-------- Provided data --------

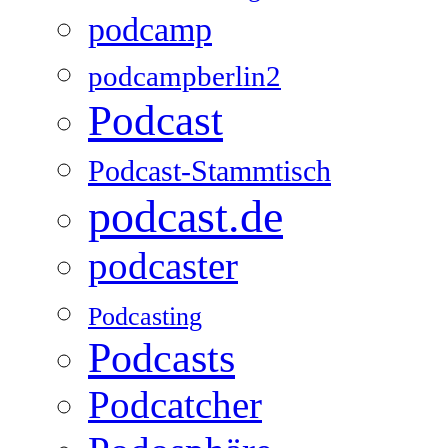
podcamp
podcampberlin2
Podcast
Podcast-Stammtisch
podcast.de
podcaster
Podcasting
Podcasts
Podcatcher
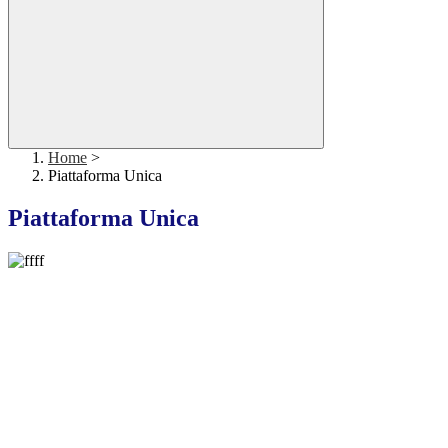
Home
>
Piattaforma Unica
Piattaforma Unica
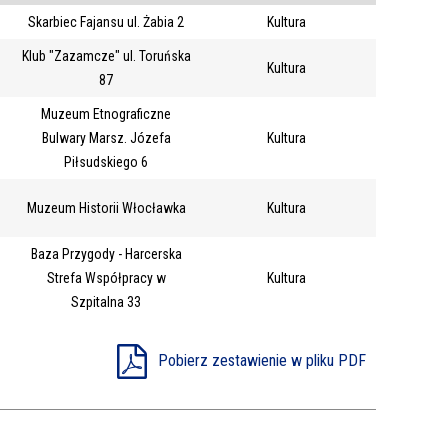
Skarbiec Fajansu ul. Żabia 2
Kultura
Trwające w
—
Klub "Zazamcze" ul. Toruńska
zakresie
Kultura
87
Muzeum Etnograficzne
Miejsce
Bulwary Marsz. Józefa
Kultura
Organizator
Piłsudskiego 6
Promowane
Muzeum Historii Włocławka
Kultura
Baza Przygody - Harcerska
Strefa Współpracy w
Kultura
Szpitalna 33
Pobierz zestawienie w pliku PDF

--------

**What to work on:** Return all material verbatim, pictures omitted.

**Task result:**
podcamp
podcampberlin2
Podcast
Podcast-Stammtisch
podcast.de
podcaster
Podcasting
Podcasts
Podcatcher
Home
>
Piattaforma Unica
Piattaforma Unica
Skarbiec Fajansu ul. Żabia 2
Kultura
Trwające w
—
Klub "Zazamcze" ul. Toruńska
zakresie
Kultura
87
Muzeum Etnograficzne
Miejsce
Bulwary Marsz. Józefa
Kultura
Organizator
Piłsudskiego 6
Promowane
Muzeum Historii Włocławka
Kultura
Baza Przygody - Harcerska
Strefa Współpracy w
Kultura
Szpitalna 33
Pobierz zestawienie w pliku PDF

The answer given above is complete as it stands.